- MATERIAL PROVIDED
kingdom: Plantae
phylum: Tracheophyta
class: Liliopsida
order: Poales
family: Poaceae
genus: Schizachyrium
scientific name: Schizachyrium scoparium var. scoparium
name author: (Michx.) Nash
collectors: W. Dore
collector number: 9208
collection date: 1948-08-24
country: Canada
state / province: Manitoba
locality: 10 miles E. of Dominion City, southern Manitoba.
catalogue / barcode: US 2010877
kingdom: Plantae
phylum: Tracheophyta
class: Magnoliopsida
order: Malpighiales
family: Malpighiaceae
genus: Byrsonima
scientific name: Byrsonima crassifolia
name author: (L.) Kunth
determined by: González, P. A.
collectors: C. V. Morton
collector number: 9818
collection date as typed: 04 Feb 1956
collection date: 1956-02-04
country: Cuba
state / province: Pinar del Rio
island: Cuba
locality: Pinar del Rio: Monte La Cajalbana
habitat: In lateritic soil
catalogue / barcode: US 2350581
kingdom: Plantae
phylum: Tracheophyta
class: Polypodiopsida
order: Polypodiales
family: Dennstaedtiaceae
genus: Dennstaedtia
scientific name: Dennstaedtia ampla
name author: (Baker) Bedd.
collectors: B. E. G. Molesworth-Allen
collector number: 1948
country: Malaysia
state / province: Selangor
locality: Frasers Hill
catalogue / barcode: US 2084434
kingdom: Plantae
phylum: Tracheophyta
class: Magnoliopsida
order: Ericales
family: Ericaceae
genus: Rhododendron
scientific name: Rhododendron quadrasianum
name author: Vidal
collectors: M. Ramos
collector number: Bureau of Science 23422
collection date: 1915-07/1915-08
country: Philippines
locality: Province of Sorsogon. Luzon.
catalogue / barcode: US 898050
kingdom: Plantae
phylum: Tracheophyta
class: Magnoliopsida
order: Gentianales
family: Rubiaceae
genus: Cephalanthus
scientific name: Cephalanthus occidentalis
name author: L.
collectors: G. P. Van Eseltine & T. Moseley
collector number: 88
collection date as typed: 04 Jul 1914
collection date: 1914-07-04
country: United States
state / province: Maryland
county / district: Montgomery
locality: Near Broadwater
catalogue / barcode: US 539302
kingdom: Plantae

- WHAT TO DO
Present the entry lines above as a Markdown table with the columns Row and Line, numbering each row and omitting blank lines. Begin at the line containing "locality: Frasers Hill" and stop after the line containing "country: Philippines".

- TASK OUTPUT
| Row | Line |
|---|---|
| 1 | locality: Frasers Hill |
| 2 | catalogue / barcode: US 2084434 |
| 3 | kingdom: Plantae |
| 4 | phylum: Tracheophyta |
| 5 | class: Magnoliopsida |
| 6 | order: Ericales |
| 7 | family: Ericaceae |
| 8 | genus: Rhododendron |
| 9 | scientific name: Rhododendron quadrasianum |
| 10 | name author: Vidal |
| 11 | collectors: M. Ramos |
| 12 | collector number: Bureau of Science 23422 |
| 13 | collection date: 1915-07/1915-08 |
| 14 | country: Philippines |